ECLI:NL:RBMNE:2025:314

Rechtbank Midden-Nederland

Datum uitspraak
22 januari 2025
Publicatiedatum
7 februari 2025
Zaaknummer
UTR 25/367
Instantie
Rechtbank Midden-Nederland
Type
Uitspraak
Procedures
  • Voorlopige voorziening
Vindplaatsen
  • Rechtspraak.nl
AI samenvatting door LexboostAutomatisch gegenereerd

Tijdelijke omgevingsvergunning voor Sneeuwbal Festival 2025 in Park Transwijk

Op 22 januari 2025 heeft de voorzieningenrechter van de Rechtbank Midden-Nederland een mondelinge uitspraak gedaan over een verzoek om voorlopige voorziening in verband met de tijdelijke omgevingsvergunning voor het Sneeuwbal Festival 2025 in Park Transwijk, Utrecht. De voorzieningenrechter oordeelde dat het college van burgemeester en wethouders van de gemeente Utrecht in redelijkheid de omgevingsvergunning heeft verleend. Het verzoek om een voorlopige voorziening werd afgewezen. De zaak is aangespannen door drie stichtingen, die bezwaar maakten tegen de verleende vergunning, en die vreesden voor overlast en hinder van het evenement, dat gepland staat voor 25 januari 2025. De voorzieningenrechter heeft vastgesteld dat de vergunninghoudster al was begonnen met de voorbereidingen voor het evenement, waardoor de zaak spoedeisend was. Tijdens de zitting is gesproken over de ontvankelijkheid van de verzoeksters, waarbij de voorzieningenrechter concludeerde dat ten minste één van de verzoeksters als belanghebbende kan worden aangemerkt. De voorzieningenrechter heeft de argumenten van de verzoeksters over de ruimtelijke afweging en de gevolgen voor de omgeving en flora en fauna overwogen, maar oordeelde dat het college de vergunning in redelijkheid heeft kunnen verlenen. De voorzieningenrechter benadrukte dat de belangen van de vergunninghoudster zwaarder wegen dan die van de verzoeksters, vooral gezien de financiële gevolgen van een schorsing van de vergunning. De uitspraak is openbaar uitgesproken en er staat geen rechtsmiddel open tegen deze beslissing.

Uitspraak

RECHTBANK MIDDEN-NEDERLAND
Zittingsplaats Utrecht
Bestuursrecht
zaaknummer: UTR 25/367
proces-verbaal van de mondelinge uitspraak van de voorzieningenrechter van 22 januari 2025 op het verzoek om voorlopige voorziening in de zaak tussen
1. Stichting Vrienden van het Park Transwijk,
2. Utrechtse Bomenstichting,
3. Utrechtse Stichting tegen Geluidsoverlast,
allen gevestigd in Utrecht, samen verzoeksters
(gemachtigde: drs. C. van Oosten),
en

het college van burgemeester en wethouders van de gemeente Utrecht, verweerder

(het college)
(gemachtigde: mr. N.J. van Polanen).
Als derde-partij neemt aan deze zaak deel:
[bedrijf 1] B.V.en
[bedrijf 2] B.V., gevestigd te Heinenoord, (vergunninghoudster)

▸ OPGESLAGEN GEGEVENS:
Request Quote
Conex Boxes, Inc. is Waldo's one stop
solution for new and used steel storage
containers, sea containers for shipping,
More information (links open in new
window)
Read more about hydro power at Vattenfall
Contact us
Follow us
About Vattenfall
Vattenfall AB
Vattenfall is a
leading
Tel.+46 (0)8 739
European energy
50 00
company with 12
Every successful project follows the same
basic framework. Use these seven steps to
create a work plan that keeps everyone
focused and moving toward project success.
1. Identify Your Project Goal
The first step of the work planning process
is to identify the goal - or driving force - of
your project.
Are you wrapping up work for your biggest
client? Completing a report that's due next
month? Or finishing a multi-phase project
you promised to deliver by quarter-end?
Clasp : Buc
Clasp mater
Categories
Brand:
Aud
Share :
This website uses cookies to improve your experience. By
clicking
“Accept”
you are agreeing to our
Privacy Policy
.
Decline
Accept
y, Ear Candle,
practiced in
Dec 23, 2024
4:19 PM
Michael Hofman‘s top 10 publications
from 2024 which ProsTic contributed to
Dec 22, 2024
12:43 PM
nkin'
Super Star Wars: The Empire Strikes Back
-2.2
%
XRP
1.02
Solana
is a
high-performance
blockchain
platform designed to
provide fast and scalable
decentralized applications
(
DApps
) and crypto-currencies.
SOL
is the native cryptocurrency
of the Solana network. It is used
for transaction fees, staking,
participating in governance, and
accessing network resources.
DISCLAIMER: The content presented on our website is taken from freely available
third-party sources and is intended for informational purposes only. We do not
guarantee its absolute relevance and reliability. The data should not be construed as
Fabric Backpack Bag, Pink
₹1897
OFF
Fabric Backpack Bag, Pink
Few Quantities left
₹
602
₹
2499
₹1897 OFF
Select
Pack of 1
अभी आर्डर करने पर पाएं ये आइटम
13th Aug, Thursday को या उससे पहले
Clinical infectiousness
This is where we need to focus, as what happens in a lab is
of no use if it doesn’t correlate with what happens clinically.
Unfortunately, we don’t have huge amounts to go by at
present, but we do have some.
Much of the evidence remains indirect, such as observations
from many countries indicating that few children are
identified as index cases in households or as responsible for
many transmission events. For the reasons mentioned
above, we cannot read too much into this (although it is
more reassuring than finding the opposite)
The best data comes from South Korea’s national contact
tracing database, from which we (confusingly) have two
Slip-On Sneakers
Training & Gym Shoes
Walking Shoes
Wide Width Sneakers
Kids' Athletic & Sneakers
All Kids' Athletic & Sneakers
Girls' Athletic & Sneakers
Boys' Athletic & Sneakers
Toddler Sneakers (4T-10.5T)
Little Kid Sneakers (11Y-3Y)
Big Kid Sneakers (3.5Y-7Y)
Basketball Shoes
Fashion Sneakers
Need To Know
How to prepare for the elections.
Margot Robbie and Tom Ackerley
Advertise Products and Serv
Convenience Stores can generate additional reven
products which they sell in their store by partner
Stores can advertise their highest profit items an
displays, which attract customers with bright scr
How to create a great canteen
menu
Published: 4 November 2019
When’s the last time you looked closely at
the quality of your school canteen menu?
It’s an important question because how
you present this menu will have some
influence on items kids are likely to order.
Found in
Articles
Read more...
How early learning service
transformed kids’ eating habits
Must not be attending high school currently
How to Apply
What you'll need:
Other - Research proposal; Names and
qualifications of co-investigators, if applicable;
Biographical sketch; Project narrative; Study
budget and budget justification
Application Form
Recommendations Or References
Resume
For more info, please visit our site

▸ WAT JE MOET DOEN:
Neem een stuk uit het tekstblok letterlijk over. Begin bij de woorden "(gemachtigde: mr. N.J." en stop na "te Heinenoord, (vergunninghoudster)".

▸ JOUW UITWERKING:
(gemachtigde: mr. N.J. van Polanen).
Als derde-partij neemt aan deze zaak deel:
[bedrijf 1] B.V.en
[bedrijf 2] B.V., gevestigd te Heinenoord, (vergunninghoudster)